On Wed, 3 Mar 1999, Graham C. Knight wrote:
We were told that we needed to use wackz (not wackq, not wacky.. wackz *sigh* the Great UnDocumented, what a confidence builder) from, get this, 5.1.2P2D7. to fix the quotas problem on our one limping filer.
We had the same thing happen here. I gotta say, and this probably sounds a bit stupid - but i wish that NetApp *would* document "wackz" (what's the difference between wacky and wackz anyway?) - and i really wish they'd change the name of the command. I hate telling management that i just ran a command called "wack" on their $250,000 filer. It just makes me feel a bit stupid.
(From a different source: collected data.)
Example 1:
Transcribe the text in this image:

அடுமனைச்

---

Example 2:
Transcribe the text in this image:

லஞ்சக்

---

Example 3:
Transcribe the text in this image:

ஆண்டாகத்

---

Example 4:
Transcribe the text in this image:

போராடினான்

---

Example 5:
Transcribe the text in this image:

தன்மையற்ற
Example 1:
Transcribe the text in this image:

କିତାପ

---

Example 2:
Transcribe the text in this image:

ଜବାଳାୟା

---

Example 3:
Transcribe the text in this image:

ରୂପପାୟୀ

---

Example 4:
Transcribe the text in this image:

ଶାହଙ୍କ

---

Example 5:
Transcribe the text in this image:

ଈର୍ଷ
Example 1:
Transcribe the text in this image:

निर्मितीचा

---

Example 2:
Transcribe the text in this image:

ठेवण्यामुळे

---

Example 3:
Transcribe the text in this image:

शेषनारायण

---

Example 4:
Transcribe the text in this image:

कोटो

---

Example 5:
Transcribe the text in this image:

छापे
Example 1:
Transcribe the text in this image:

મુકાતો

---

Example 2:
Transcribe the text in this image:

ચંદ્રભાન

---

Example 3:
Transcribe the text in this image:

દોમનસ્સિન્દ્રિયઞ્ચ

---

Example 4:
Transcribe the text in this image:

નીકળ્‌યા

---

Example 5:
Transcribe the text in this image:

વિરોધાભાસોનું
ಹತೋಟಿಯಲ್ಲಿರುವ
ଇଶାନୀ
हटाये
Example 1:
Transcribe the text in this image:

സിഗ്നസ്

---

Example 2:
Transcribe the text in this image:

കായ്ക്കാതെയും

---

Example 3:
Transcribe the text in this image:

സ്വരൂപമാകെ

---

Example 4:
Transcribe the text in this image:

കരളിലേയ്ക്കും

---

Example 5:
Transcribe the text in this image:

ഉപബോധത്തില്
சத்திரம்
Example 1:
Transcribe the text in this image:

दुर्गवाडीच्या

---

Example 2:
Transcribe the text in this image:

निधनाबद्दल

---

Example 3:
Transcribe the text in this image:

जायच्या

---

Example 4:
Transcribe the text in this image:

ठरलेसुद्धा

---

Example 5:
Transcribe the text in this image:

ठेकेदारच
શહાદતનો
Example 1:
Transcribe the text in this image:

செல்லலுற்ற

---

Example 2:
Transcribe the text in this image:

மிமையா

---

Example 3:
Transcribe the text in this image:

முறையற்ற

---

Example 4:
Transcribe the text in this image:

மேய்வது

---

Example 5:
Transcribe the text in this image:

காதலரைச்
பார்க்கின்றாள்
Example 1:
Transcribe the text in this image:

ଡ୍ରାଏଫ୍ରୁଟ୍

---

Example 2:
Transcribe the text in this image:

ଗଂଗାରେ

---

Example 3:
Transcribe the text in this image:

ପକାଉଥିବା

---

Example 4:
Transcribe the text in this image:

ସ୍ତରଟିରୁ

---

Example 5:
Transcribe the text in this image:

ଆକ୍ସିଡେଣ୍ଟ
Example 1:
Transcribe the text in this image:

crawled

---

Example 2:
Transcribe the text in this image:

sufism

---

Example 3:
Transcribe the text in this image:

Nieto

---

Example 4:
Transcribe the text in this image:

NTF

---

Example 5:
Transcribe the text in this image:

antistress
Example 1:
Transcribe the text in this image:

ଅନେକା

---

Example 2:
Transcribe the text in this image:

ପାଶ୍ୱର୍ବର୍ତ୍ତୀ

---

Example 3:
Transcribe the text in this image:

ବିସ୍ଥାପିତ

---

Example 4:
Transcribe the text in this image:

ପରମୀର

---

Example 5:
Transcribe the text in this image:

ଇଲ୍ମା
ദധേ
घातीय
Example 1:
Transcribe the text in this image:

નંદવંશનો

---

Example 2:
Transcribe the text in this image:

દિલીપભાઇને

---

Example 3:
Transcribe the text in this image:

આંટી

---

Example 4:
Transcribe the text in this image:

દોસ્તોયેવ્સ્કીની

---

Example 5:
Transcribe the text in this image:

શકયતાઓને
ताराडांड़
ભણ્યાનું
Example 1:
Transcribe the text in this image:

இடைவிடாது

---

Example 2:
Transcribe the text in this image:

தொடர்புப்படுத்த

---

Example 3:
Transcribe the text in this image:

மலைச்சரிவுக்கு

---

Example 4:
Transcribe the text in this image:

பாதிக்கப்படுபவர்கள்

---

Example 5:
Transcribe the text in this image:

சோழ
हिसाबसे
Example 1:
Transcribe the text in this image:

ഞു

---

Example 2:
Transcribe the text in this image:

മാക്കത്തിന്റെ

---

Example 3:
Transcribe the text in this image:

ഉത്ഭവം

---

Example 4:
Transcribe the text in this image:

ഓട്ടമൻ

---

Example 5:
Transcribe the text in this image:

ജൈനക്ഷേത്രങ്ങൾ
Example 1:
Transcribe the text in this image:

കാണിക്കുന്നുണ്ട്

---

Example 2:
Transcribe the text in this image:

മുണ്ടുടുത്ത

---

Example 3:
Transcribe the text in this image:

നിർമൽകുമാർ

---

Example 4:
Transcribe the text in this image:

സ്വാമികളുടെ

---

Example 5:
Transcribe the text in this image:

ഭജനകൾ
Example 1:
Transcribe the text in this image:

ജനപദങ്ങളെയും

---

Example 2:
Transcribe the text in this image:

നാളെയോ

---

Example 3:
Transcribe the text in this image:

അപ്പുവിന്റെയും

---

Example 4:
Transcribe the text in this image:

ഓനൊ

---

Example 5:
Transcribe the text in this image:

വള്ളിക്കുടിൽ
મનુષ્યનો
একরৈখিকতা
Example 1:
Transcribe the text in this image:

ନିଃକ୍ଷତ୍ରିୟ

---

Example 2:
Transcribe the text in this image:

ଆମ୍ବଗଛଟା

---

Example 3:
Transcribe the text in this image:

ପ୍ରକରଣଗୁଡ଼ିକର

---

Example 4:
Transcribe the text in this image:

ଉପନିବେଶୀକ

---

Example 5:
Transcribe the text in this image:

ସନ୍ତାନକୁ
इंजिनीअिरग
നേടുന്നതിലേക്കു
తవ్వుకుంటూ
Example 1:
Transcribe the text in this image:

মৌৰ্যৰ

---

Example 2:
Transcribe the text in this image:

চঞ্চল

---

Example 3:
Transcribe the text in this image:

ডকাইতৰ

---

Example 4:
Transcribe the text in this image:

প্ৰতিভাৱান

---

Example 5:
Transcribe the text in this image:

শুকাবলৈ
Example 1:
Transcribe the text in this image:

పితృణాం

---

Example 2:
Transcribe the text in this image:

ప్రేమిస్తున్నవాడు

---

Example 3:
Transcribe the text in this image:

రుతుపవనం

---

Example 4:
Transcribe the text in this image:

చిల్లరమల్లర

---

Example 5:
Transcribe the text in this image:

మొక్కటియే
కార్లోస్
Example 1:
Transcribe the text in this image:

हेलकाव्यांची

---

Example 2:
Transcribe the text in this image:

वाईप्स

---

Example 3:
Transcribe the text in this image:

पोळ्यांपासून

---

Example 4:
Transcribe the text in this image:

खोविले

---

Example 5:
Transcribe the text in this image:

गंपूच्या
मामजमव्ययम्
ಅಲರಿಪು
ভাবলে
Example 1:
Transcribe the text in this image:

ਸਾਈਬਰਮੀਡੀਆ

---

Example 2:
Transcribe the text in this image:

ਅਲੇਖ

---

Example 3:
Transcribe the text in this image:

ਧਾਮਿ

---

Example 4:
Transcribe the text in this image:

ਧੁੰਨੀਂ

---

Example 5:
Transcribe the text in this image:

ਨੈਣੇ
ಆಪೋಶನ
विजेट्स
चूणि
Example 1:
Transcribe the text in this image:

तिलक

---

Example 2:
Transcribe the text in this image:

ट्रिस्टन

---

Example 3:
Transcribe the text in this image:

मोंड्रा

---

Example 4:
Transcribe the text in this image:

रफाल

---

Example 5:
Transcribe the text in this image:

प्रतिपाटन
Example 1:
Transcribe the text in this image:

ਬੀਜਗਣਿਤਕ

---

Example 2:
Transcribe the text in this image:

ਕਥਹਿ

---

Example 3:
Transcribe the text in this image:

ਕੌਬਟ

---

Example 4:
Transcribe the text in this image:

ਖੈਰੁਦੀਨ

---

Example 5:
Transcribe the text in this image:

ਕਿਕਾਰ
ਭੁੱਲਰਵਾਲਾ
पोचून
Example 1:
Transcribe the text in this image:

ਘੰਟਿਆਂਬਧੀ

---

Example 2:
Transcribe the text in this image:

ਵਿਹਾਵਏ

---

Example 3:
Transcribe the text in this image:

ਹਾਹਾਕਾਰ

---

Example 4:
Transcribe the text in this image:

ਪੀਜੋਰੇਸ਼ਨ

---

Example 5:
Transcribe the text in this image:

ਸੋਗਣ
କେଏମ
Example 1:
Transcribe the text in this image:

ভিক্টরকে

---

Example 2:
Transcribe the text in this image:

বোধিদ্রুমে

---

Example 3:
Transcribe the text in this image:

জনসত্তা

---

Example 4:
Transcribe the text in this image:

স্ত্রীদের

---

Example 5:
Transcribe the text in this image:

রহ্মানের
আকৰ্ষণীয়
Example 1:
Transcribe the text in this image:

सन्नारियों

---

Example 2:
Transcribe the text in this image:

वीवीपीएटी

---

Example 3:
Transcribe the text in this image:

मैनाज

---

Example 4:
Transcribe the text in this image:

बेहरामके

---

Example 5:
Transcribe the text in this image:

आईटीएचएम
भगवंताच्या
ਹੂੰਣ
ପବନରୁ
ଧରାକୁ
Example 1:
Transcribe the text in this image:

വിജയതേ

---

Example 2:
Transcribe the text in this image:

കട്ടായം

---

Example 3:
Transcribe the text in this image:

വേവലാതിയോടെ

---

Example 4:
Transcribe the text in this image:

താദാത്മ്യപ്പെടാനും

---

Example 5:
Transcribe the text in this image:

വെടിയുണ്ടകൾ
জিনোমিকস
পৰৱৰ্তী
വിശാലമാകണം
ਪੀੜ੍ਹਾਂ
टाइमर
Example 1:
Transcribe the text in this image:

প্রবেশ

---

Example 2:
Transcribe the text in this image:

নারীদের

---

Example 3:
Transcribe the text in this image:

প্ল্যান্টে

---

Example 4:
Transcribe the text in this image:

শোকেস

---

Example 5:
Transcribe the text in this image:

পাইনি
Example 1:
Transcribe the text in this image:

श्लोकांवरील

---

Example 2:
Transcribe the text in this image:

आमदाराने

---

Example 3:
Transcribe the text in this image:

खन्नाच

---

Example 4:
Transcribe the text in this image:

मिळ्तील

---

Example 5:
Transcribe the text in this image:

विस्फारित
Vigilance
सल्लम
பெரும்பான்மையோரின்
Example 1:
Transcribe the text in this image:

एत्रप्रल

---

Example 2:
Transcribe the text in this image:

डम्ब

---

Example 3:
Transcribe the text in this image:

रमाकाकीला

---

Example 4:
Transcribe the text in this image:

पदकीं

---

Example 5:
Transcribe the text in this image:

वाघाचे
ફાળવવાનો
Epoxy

I guess i probably just need to work on my self-esteem ;-)
Anything to help a customers self-esteem. We are in fact changing the name to "WAFL_check". Documentation of some is also being worked on, though it will not be shipped in 5.3. It will be made available to interested parties. We in engineering always resisted changing the name because we really wanted the name to convey that we didn't like anyone ever having to run this tool. High level IT managment at customer sites tends not to enjoy this point, hence the name change. Someone suggested "WAFL_iron", but that would probably get Graham an unscheduled permanent medical leave.
There is one particular area of the code where "wackz" handles something in a less sophisticated and less complex manner than "wacky". We decided that when someone's filer is down is not the time to use needlessly sophisticated and complex code.